There is also the tracker by Jason Saragih: https://github.com/kylemcdonald/FaceTracker
and a relatively new publication on ECCV'14 titled: Coarse-to-Fine Auto-Encoder Networks for Real-Time Face Alignment (code and paper can be downloaded here: http://vipl.ict.ac.cn/resources/codes (CFAN))
You might also find something on the result page of the first "300 faces in the wild" challenge, which dealt with accurate location of facial landmarks: http://ibug.doc.ic.ac.uk/resources/300-W/
"Project-Out Cascaded Regression" was presented at CVPR 2015. The paper and matlab software (with trained model but no face detection) are available at the website of the author.
An implementation of the CVPR 2014 paper "One Millisecond Face Alignment with an Ensemble of Regression Trees" is available in dlib, including a pretrained model and code for training own models.

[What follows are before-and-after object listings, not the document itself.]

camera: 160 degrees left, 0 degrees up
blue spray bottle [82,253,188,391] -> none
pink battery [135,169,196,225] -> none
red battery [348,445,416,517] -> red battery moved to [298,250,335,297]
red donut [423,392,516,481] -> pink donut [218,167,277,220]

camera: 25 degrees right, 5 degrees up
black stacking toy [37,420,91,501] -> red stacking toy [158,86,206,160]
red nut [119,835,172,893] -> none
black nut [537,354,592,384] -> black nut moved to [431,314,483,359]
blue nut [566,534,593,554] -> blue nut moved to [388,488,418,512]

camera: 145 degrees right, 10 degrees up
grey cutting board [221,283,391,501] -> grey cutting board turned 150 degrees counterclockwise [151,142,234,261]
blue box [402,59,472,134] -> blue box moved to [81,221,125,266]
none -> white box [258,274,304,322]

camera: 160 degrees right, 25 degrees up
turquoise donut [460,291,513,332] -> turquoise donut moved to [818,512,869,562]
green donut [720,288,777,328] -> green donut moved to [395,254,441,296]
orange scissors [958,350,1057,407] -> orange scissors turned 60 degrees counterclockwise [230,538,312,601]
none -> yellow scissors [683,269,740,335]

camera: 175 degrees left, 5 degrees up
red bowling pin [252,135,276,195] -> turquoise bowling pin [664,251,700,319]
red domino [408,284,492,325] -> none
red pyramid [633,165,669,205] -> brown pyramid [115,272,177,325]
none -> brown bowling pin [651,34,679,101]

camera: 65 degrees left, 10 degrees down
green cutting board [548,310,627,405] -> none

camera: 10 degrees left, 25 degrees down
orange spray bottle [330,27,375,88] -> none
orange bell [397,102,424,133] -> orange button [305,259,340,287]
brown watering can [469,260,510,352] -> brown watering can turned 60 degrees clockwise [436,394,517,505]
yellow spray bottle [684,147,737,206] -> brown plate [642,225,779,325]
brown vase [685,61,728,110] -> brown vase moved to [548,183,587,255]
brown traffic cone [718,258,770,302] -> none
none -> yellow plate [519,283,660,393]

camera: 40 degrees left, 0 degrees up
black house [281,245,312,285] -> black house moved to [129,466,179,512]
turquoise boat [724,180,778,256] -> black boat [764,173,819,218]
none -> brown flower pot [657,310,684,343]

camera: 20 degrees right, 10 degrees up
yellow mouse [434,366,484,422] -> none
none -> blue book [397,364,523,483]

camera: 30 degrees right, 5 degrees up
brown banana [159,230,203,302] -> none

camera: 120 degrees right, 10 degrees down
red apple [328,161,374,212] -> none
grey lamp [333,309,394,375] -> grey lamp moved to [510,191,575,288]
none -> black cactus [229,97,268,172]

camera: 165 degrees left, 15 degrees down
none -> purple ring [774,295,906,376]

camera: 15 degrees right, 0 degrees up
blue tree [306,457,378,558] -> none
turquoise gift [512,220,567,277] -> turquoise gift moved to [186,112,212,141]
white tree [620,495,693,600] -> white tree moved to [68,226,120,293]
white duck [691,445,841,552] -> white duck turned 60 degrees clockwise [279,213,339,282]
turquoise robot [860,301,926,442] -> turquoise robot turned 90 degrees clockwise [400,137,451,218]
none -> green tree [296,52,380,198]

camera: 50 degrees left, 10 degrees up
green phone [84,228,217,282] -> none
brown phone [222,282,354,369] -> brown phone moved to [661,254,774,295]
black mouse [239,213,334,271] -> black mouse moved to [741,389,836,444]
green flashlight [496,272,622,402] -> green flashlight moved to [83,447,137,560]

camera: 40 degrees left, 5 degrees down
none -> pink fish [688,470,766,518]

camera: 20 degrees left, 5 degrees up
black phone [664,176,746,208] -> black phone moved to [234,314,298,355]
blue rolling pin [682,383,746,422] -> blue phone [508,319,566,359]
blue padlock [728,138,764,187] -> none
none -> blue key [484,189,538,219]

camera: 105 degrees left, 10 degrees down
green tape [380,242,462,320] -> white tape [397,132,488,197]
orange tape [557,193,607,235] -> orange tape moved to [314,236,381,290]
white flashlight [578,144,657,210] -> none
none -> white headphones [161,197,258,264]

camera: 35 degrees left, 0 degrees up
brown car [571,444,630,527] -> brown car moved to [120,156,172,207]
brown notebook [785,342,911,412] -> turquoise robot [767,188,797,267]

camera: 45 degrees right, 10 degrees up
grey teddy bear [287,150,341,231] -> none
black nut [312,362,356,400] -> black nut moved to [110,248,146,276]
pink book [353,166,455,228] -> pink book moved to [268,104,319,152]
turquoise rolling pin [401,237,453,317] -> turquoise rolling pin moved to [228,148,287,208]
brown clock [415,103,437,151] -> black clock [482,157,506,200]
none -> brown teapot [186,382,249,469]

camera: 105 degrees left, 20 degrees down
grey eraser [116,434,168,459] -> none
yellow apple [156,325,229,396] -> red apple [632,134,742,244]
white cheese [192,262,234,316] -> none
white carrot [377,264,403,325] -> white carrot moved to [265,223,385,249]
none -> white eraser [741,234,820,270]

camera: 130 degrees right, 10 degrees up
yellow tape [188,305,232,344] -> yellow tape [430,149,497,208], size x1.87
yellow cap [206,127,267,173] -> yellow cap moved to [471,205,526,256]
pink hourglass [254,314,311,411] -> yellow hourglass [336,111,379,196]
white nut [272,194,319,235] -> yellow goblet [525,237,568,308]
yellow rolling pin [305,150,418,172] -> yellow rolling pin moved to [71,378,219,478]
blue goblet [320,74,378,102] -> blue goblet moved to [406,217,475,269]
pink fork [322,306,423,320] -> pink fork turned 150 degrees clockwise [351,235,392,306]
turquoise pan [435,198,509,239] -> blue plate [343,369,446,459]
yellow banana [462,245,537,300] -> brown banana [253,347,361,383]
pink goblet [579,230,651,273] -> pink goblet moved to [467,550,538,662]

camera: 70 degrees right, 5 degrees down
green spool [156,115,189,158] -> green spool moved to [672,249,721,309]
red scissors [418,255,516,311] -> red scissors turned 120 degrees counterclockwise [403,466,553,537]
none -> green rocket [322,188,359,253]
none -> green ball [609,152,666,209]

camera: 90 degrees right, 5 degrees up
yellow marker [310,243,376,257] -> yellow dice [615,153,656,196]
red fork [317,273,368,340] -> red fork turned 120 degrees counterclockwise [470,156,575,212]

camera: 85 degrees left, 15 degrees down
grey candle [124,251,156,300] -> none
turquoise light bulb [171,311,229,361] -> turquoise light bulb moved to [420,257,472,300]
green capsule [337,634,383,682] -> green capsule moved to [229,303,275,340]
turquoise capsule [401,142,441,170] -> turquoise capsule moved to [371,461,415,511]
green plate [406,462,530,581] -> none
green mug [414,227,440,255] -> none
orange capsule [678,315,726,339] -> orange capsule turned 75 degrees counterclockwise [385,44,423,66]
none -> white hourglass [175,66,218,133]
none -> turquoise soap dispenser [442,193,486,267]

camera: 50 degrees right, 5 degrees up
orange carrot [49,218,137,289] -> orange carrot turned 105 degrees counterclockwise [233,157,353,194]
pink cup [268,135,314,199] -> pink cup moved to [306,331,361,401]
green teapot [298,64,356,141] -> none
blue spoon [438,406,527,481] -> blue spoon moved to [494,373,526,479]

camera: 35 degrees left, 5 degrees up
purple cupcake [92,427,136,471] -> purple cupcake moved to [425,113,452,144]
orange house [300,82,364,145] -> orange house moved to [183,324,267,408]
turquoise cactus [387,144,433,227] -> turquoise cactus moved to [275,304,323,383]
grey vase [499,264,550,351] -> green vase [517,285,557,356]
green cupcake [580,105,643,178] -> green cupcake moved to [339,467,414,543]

We use different methods that were published as open source software. You can have a look at the github pages and the mehods' respective research papers below. Implementations are in C++.
Supervised descent method implementation and sample applications for facial landmark detection:
http://patrikhuber.github.io/superviseddescent/
Adaptive tracking for arbitrary objects: http://adaptivetracking.github.io/
Lightweight 3D morphable face model fitting library: http://patrikhuber.github.io/eos/
Supervised descent and 3D morphable model fitting will be presented together at ICIP 2015 + CppCon 2015, for more information refer to http://www.patrikhuber.ch/
Adrian Bulat and Georgios Tzimiropoulos: "How far are we from solving the 2D & 3D Face Alignment problem? (and a dataset of 230,000 3D facial landmarks)", ICCV 2017
For more recent results you can take a look to our facial landmarks detectors:
a) 3DDE with a CNN + Gradient Boosted trees. See code at https://github.com/bobetocalo/bobetocalo_eccv18 (ECCV 2018 and CVIU 2019).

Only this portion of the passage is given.